The broadfork, invented by John Jeavons, is not a plow. The idea is not to turn over the earth but to lift it, creating pathways for aeration and draining. Our soil is a heavy clay, despite our having added maybe about 700 wheelbarrow loads of organic matter. I have to stand on the fork's step and waggle myself to get the tines in deep enough. But then comes the lift, which is simply a matter of pulling the handles toward you and then leaning down on them. Ergonomically this is near perfect, and it's a joy to see the two-foot wide clumps of earth rise up and settle back at about a twenty degree angle.
This gives us a chance to move the beds, which are a decade old and showing signs of needing rejuvenation. I'm lining off beds the width of the fork, two feet wide instead of three, and raking the sheet mulch out of the resulting paths onto the beds, in effect preparing fallowed earth for planting.
Hot work! We are fifteen degrees above normal for this date at 64 °F, and sweat is running off the end of my nose. This is the upper, or spring garden. It's slated to get greens, roots, broadbeans, peas, and, later, green beans and runner beans. The summer garden is in the rear, toward the street; it will be, GWATCDR, about corn, squash, pumpkins, cucumbers, tomatoes and potatoes.

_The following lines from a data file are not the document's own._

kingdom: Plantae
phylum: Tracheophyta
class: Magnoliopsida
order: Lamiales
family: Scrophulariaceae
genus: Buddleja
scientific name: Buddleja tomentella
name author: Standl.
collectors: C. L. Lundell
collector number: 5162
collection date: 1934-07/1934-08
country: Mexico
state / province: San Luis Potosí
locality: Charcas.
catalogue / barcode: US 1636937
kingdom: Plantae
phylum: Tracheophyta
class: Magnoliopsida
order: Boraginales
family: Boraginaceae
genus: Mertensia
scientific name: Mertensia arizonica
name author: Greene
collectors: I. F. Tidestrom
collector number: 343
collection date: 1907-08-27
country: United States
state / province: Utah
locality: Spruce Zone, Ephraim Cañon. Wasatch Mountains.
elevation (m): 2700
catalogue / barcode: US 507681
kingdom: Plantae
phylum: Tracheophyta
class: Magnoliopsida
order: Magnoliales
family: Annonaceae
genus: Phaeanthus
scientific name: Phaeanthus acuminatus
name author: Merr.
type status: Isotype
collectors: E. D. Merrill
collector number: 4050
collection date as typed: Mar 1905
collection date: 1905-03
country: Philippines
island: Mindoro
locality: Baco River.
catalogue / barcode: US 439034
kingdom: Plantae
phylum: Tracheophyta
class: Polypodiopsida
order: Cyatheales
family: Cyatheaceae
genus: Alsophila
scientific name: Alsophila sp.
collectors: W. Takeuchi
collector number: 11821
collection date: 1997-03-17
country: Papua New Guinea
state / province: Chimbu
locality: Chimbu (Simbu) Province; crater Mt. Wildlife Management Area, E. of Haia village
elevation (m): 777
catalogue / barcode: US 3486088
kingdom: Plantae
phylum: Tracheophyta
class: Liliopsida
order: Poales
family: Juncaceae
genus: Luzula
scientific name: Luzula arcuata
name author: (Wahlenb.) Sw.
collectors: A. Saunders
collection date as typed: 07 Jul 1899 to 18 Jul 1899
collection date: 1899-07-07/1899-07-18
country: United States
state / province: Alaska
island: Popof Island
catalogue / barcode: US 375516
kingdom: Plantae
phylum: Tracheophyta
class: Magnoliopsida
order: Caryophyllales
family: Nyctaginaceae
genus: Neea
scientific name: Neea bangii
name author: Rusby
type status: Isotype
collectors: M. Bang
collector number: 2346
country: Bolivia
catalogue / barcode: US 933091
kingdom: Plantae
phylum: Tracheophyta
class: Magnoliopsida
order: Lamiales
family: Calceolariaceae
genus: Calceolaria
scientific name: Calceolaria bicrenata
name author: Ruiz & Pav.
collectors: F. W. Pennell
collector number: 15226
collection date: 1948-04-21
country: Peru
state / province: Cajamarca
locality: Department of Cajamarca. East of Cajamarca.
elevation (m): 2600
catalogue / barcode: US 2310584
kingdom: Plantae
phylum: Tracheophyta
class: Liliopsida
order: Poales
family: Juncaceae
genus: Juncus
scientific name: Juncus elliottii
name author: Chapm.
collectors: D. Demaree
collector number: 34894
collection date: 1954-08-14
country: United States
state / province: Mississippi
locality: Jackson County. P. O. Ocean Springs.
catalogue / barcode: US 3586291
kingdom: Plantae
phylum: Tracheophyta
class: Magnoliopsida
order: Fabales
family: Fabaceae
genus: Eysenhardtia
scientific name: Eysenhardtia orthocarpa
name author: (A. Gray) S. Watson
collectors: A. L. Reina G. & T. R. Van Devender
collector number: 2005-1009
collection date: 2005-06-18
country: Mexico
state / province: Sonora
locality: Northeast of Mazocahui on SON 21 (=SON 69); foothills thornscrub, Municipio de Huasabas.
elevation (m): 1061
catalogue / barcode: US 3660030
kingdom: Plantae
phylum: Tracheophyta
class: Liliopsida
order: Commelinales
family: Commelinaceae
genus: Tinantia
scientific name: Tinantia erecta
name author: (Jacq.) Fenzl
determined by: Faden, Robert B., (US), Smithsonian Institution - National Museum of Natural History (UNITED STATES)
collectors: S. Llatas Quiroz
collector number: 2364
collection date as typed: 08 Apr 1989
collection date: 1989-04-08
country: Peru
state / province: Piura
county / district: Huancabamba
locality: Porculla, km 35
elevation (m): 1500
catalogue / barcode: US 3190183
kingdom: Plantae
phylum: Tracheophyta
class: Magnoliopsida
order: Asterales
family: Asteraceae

The ducks are a bit cheesed at being excluded from the spring garden, but they are still finding plenty to do in the summer garden. Susannah prefers grass and is working the chicken moat/orchard.
Three beds ready to go. But nothing is up in the flats yet. I carry off the tools to clean and put away, stopping to admire Jizo's patience (he needs flowers around him) and still-pointedness. He has palms together eternally; I put mine together momentarily and know, ever so briefly, that we are one.